[[ Source data open ]]

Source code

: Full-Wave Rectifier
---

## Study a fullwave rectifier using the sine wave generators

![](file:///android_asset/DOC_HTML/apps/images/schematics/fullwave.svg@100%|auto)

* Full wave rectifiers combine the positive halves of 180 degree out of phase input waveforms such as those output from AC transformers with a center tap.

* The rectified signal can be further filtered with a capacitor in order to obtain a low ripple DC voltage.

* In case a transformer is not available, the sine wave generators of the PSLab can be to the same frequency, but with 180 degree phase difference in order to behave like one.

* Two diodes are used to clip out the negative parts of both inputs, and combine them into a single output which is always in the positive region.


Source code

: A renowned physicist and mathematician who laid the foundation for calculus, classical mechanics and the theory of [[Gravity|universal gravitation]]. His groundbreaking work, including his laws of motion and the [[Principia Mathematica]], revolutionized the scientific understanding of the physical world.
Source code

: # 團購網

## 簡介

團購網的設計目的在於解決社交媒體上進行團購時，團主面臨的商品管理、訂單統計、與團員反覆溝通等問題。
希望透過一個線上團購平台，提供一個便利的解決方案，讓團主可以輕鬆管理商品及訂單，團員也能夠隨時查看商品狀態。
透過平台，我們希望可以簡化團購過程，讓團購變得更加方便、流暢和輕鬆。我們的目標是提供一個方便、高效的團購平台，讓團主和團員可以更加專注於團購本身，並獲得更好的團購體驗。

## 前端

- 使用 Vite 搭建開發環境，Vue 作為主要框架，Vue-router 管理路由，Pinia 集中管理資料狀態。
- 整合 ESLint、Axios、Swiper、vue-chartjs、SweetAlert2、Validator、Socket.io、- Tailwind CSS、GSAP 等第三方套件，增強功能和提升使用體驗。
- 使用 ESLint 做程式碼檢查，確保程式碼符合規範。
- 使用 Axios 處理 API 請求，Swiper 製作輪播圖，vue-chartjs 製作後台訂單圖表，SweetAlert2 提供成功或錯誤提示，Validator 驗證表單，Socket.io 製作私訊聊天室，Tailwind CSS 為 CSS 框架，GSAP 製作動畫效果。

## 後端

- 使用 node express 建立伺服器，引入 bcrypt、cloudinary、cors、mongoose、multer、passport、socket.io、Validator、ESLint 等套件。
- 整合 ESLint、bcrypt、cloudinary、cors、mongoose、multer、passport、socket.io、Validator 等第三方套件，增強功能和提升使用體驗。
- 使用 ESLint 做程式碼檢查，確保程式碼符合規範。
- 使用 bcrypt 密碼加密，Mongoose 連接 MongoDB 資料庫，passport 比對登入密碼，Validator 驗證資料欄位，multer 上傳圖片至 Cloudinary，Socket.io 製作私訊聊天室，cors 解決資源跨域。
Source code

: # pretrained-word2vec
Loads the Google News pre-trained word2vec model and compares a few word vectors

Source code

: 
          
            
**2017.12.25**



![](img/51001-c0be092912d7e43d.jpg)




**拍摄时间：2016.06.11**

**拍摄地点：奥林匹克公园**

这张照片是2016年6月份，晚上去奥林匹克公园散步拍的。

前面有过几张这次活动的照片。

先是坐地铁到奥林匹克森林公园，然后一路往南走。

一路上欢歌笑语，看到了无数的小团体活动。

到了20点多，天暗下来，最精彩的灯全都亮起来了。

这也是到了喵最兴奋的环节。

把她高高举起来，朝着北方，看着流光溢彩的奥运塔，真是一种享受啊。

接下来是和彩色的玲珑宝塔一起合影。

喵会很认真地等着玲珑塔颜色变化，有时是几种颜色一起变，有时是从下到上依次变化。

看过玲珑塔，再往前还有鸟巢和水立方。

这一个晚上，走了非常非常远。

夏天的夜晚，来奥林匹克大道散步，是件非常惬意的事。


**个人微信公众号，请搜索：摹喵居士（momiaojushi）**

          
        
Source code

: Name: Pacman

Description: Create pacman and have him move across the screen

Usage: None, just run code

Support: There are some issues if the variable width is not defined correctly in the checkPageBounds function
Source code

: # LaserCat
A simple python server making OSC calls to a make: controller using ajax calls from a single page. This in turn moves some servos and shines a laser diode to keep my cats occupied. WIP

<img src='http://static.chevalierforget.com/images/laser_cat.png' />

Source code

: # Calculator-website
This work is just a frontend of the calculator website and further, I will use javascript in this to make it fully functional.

[[ Source data closed ]]

Print all of the entries above verbatim, line for line, with no changes.

Source code

: Full-Wave Rectifier
---

## Study a fullwave rectifier using the sine wave generators

![](file:///android_asset/DOC_HTML/apps/images/schematics/fullwave.svg@100%|auto)

* Full wave rectifiers combine the positive halves of 180 degree out of phase input waveforms such as those output from AC transformers with a center tap.

* The rectified signal can be further filtered with a capacitor in order to obtain a low ripple DC voltage.

* In case a transformer is not available, the sine wave generators of the PSLab can be to the same frequency, but with 180 degree phase difference in order to behave like one.

* Two diodes are used to clip out the negative parts of both inputs, and combine them into a single output which is always in the positive region.


Source code

: A renowned physicist and mathematician who laid the foundation for calculus, classical mechanics and the theory of [[Gravity|universal gravitation]]. His groundbreaking work, including his laws of motion and the [[Principia Mathematica]], revolutionized the scientific understanding of the physical world.
Source code

: # 團購網

## 簡介

團購網的設計目的在於解決社交媒體上進行團購時，團主面臨的商品管理、訂單統計、與團員反覆溝通等問題。
希望透過一個線上團購平台，提供一個便利的解決方案，讓團主可以輕鬆管理商品及訂單，團員也能夠隨時查看商品狀態。
透過平台，我們希望可以簡化團購過程，讓團購變得更加方便、流暢和輕鬆。我們的目標是提供一個方便、高效的團購平台，讓團主和團員可以更加專注於團購本身，並獲得更好的團購體驗。

## 前端

- 使用 Vite 搭建開發環境，Vue 作為主要框架，Vue-router 管理路由，Pinia 集中管理資料狀態。
- 整合 ESLint、Axios、Swiper、vue-chartjs、SweetAlert2、Validator、Socket.io、- Tailwind CSS、GSAP 等第三方套件，增強功能和提升使用體驗。
- 使用 ESLint 做程式碼檢查，確保程式碼符合規範。
- 使用 Axios 處理 API 請求，Swiper 製作輪播圖，vue-chartjs 製作後台訂單圖表，SweetAlert2 提供成功或錯誤提示，Validator 驗證表單，Socket.io 製作私訊聊天室，Tailwind CSS 為 CSS 框架，GSAP 製作動畫效果。

## 後端

- 使用 node express 建立伺服器，引入 bcrypt、cloudinary、cors、mongoose、multer、passport、socket.io、Validator、ESLint 等套件。
- 整合 ESLint、bcrypt、cloudinary、cors、mongoose、multer、passport、socket.io、Validator 等第三方套件，增強功能和提升使用體驗。
- 使用 ESLint 做程式碼檢查，確保程式碼符合規範。
- 使用 bcrypt 密碼加密，Mongoose 連接 MongoDB 資料庫，passport 比對登入密碼，Validator 驗證資料欄位，multer 上傳圖片至 Cloudinary，Socket.io 製作私訊聊天室，cors 解決資源跨域。
Source code

: # pretrained-word2vec
Loads the Google News pre-trained word2vec model and compares a few word vectors

Source code

: 
          
            
**2017.12.25**



![](img/51001-c0be092912d7e43d.jpg)




**拍摄时间：2016.06.11**

**拍摄地点：奥林匹克公园**

这张照片是2016年6月份，晚上去奥林匹克公园散步拍的。

前面有过几张这次活动的照片。

先是坐地铁到奥林匹克森林公园，然后一路往南走。

一路上欢歌笑语，看到了无数的小团体活动。

到了20点多，天暗下来，最精彩的灯全都亮起来了。

这也是到了喵最兴奋的环节。

把她高高举起来，朝着北方，看着流光溢彩的奥运塔，真是一种享受啊。

接下来是和彩色的玲珑宝塔一起合影。

喵会很认真地等着玲珑塔颜色变化，有时是几种颜色一起变，有时是从下到上依次变化。

看过玲珑塔，再往前还有鸟巢和水立方。

这一个晚上，走了非常非常远。

夏天的夜晚，来奥林匹克大道散步，是件非常惬意的事。


**个人微信公众号，请搜索：摹喵居士（momiaojushi）**

          
        
Source code

: Name: Pacman

Description: Create pacman and have him move across the screen

Usage: None, just run code

Support: There are some issues if the variable width is not defined correctly in the checkPageBounds function
Source code

: # LaserCat
A simple python server making OSC calls to a make: controller using ajax calls from a single page. This in turn moves some servos and shines a laser diode to keep my cats occupied. WIP

<img src='http://static.chevalierforget.com/images/laser_cat.png' />

Source code

: # Calculator-website
This work is just a frontend of the calculator website and further, I will use javascript in this to make it fully functional.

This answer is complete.